The attacks led by ISIS in Paris on the 13th November revealed one of the attackers was disguised as a refugee along with eight of nine other attackers all found with European passports. This attack is believed to have ‘changed Paris forever’ but so was the Nazi Germany collaboration in 1940. But due to the lives of 128 people taken during the attacks, it is clear that there’s no comparison between them.
Decisions are yet to be made whether or not this will affect the refugees’ future but the recent terrorist attack in Paris is definitely making the government consider what options they have left to tackle ISIS but to also provide support for the refugees.
Next, I looked up different brands of broadsheet newspapers and made comparisons against them. I have noted: their layout styles, political orientation and content.
This broadsheet is an interesting one; This newspaper comes from a broadsheet called the independent.
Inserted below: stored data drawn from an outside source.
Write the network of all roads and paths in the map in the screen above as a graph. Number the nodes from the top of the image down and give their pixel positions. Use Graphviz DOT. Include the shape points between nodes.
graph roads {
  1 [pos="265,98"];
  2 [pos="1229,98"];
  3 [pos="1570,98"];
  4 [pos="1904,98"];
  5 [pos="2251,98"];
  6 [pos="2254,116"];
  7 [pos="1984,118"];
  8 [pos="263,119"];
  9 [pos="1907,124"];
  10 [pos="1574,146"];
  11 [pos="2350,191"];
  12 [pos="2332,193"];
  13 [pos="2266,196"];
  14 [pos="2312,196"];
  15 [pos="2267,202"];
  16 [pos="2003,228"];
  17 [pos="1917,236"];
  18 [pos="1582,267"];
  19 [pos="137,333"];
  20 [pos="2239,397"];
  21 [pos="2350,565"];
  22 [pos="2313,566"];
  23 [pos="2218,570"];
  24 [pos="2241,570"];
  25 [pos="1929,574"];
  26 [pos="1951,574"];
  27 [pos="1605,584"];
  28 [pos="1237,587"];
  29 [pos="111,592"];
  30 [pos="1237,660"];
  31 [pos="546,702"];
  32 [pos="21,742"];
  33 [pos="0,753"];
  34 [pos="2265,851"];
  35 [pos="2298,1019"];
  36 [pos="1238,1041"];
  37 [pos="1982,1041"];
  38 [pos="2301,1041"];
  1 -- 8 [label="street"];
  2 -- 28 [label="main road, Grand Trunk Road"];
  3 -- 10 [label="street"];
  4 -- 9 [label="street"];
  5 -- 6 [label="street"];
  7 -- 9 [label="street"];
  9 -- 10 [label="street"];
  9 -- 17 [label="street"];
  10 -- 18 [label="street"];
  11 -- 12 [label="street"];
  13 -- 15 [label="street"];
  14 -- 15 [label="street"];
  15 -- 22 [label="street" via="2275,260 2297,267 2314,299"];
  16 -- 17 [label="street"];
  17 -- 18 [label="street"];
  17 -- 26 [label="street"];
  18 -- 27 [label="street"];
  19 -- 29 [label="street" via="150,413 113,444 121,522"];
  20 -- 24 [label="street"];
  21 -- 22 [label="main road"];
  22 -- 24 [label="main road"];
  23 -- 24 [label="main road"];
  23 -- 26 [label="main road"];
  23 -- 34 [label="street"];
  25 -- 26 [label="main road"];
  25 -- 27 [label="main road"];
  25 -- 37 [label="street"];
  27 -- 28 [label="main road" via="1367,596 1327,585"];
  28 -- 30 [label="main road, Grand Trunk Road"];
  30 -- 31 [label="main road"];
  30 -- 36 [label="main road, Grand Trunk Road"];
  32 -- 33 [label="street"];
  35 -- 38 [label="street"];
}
It ‘s basically a whittled down version of the Independent and is aimed at a younger target audience.
In terms of the layout, it is almost a tabloid in relation to the colours used. However, it looks very formal and professional with the way the headlines, pictures and briefings are positioned. They ae very clear to see and work out which feature is what.
the pictures (including the main story picture) all relate to their specific story and the headlines/sub-headlines are all brief, to the point and even active with one of the sub-headlines.
The content of the broadsheet contains very hard-core news about politics, world news but is also slightly left-wing because it features various news about the arts and cultural topics.
The price is clearly displayed on the top left-hand corner of the paper and the date of the issue is clearly displayed on the left-hand side too.
This broadsheet newspaper comes from the Times.
The front page has the newspaper logo clearly on the top of it on every single issue and always had a picture like the one shown above on it. It tends to mostly be a long picture taking up most of the height of the page.
There is very little colour on the front page apart from in the picture and just above it too. . The rest is all in black and white. Also. just like in the i, all the information is well-organised and in neat columns which makes this broadsheet easy to read.
The Times is known to have a more ‘sober’ version of a story.
This broadsheet comes from the Daily Telegraph.
This one look similar to the Times in terms of the front page picture and the way in which the text is positioned in their columns. It also has briefings along the bottom as to what topics the newspaper will cover- just like the i, but that has its briefings dotted around the side AND bottom.
This newspaper is more concerned with the content and writing side of things, and as a result, it obviously has more text! It tends to be more aimed at people of 40-50+ years of age.
Many issues of the Daily Telegraph tend to have adverts or sub-headings on the front as well. This also tends to be most of the colour that it brings to the front page, along with the main story picture.